start RECORDS TO USE
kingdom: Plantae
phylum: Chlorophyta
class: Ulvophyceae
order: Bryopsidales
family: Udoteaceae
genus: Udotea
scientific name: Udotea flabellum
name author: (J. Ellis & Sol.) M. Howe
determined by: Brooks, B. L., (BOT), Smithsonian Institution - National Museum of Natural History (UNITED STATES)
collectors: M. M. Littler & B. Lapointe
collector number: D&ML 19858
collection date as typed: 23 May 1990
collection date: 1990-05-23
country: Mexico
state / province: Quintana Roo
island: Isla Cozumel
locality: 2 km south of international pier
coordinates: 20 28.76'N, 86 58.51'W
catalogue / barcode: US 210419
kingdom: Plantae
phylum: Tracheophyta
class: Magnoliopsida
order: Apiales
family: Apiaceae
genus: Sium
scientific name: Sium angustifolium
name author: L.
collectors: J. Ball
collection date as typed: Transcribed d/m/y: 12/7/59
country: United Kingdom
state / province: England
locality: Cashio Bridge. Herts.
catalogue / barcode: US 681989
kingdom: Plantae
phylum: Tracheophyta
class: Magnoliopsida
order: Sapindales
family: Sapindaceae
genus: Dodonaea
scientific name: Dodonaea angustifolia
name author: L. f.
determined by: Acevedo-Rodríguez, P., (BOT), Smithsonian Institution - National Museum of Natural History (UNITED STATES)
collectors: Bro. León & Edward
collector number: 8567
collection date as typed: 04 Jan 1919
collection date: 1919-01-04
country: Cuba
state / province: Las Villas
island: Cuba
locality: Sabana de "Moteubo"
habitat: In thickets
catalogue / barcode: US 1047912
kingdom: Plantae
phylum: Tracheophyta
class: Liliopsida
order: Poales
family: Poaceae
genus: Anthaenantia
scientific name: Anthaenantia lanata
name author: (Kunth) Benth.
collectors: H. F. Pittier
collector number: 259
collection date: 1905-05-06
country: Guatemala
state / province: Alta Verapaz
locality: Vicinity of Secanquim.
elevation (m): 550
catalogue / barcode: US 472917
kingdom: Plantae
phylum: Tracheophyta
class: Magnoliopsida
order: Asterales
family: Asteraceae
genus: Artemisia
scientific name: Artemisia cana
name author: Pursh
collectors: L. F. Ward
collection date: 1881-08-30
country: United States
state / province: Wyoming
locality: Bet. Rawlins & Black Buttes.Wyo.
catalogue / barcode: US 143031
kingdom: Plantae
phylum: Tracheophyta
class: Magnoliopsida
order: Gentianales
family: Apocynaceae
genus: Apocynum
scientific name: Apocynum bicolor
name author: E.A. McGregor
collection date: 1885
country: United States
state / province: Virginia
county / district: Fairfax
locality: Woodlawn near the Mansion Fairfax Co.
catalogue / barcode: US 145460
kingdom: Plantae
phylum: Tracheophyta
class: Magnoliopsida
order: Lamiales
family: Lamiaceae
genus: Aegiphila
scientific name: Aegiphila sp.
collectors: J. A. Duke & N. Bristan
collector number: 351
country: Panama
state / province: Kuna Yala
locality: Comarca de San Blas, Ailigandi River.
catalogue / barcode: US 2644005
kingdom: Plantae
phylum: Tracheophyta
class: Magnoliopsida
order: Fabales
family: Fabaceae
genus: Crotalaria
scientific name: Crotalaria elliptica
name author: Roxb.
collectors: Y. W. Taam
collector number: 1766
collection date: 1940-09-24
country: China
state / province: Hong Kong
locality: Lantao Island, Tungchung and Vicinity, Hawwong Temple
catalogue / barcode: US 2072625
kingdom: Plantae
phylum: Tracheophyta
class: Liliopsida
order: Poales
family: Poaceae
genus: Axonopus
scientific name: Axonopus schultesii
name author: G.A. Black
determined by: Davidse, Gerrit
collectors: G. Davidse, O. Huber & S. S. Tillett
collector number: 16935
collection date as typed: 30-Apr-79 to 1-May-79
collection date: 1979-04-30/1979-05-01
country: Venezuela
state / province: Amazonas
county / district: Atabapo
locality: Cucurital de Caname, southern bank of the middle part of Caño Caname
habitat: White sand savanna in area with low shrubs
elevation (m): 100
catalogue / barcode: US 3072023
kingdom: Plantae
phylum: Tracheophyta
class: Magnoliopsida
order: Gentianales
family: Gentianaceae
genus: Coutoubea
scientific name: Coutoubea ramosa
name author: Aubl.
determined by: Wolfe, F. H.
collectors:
end RECORDS TO USE
TASK DESCRIPTION: Copy the entire listing above, keeping every line and every character unchanged.

CORRECT OUTPUT:
kingdom: Plantae
phylum: Chlorophyta
class: Ulvophyceae
order: Bryopsidales
family: Udoteaceae
genus: Udotea
scientific name: Udotea flabellum
name author: (J. Ellis & Sol.) M. Howe
determined by: Brooks, B. L., (BOT), Smithsonian Institution - National Museum of Natural History (UNITED STATES)
collectors: M. M. Littler & B. Lapointe
collector number: D&ML 19858
collection date as typed: 23 May 1990
collection date: 1990-05-23
country: Mexico
state / province: Quintana Roo
island: Isla Cozumel
locality: 2 km south of international pier
coordinates: 20 28.76'N, 86 58.51'W
catalogue / barcode: US 210419
kingdom: Plantae
phylum: Tracheophyta
class: Magnoliopsida
order: Apiales
family: Apiaceae
genus: Sium
scientific name: Sium angustifolium
name author: L.
collectors: J. Ball
collection date as typed: Transcribed d/m/y: 12/7/59
country: United Kingdom
state / province: England
locality: Cashio Bridge. Herts.
catalogue / barcode: US 681989
kingdom: Plantae
phylum: Tracheophyta
class: Magnoliopsida
order: Sapindales
family: Sapindaceae
genus: Dodonaea
scientific name: Dodonaea angustifolia
name author: L. f.
determined by: Acevedo-Rodríguez, P., (BOT), Smithsonian Institution - National Museum of Natural History (UNITED STATES)
collectors: Bro. León & Edward
collector number: 8567
collection date as typed: 04 Jan 1919
collection date: 1919-01-04
country: Cuba
state / province: Las Villas
island: Cuba
locality: Sabana de "Moteubo"
habitat: In thickets
catalogue / barcode: US 1047912
kingdom: Plantae
phylum: Tracheophyta
class: Liliopsida
order: Poales
family: Poaceae
genus: Anthaenantia
scientific name: Anthaenantia lanata
name author: (Kunth) Benth.
collectors: H. F. Pittier
collector number: 259
collection date: 1905-05-06
country: Guatemala
state / province: Alta Verapaz
locality: Vicinity of Secanquim.
elevation (m): 550
catalogue / barcode: US 472917
kingdom: Plantae
phylum: Tracheophyta
class: Magnoliopsida
order: Asterales
family: Asteraceae
genus: Artemisia
scientific name: Artemisia cana
name author: Pursh
collectors: L. F. Ward
collection date: 1881-08-30
country: United States
state / province: Wyoming
locality: Bet. Rawlins & Black Buttes.Wyo.
catalogue / barcode: US 143031
kingdom: Plantae
phylum: Tracheophyta
class: Magnoliopsida
order: Gentianales
family: Apocynaceae
genus: Apocynum
scientific name: Apocynum bicolor
name author: E.A. McGregor
collection date: 1885
country: United States
state / province: Virginia
county / district: Fairfax
locality: Woodlawn near the Mansion Fairfax Co.
catalogue / barcode: US 145460
kingdom: Plantae
phylum: Tracheophyta
class: Magnoliopsida
order: Lamiales
family: Lamiaceae
genus: Aegiphila
scientific name: Aegiphila sp.
collectors: J. A. Duke & N. Bristan
collector number: 351
country: Panama
state / province: Kuna Yala
locality: Comarca de San Blas, Ailigandi River.
catalogue / barcode: US 2644005
kingdom: Plantae
phylum: Tracheophyta
class: Magnoliopsida
order: Fabales
family: Fabaceae
genus: Crotalaria
scientific name: Crotalaria elliptica
name author: Roxb.
collectors: Y. W. Taam
collector number: 1766
collection date: 1940-09-24
country: China
state / province: Hong Kong
locality: Lantao Island, Tungchung and Vicinity, Hawwong Temple
catalogue / barcode: US 2072625
kingdom: Plantae
phylum: Tracheophyta
class: Liliopsida
order: Poales
family: Poaceae
genus: Axonopus
scientific name: Axonopus schultesii
name author: G.A. Black
determined by: Davidse, Gerrit
collectors: G. Davidse, O. Huber & S. S. Tillett
collector number: 16935
collection date as typed: 30-Apr-79 to 1-May-79
collection date: 1979-04-30/1979-05-01
country: Venezuela
state / province: Amazonas
county / district: Atabapo
locality: Cucurital de Caname, southern bank of the middle part of Caño Caname
habitat: White sand savanna in area with low shrubs
elevation (m): 100
catalogue / barcode: US 3072023
kingdom: Plantae
phylum: Tracheophyta
class: Magnoliopsida
order: Gentianales
family: Gentianaceae
genus: Coutoubea
scientific name: Coutoubea ramosa
name author: Aubl.
determined by: Wolfe, F. H.
collectors:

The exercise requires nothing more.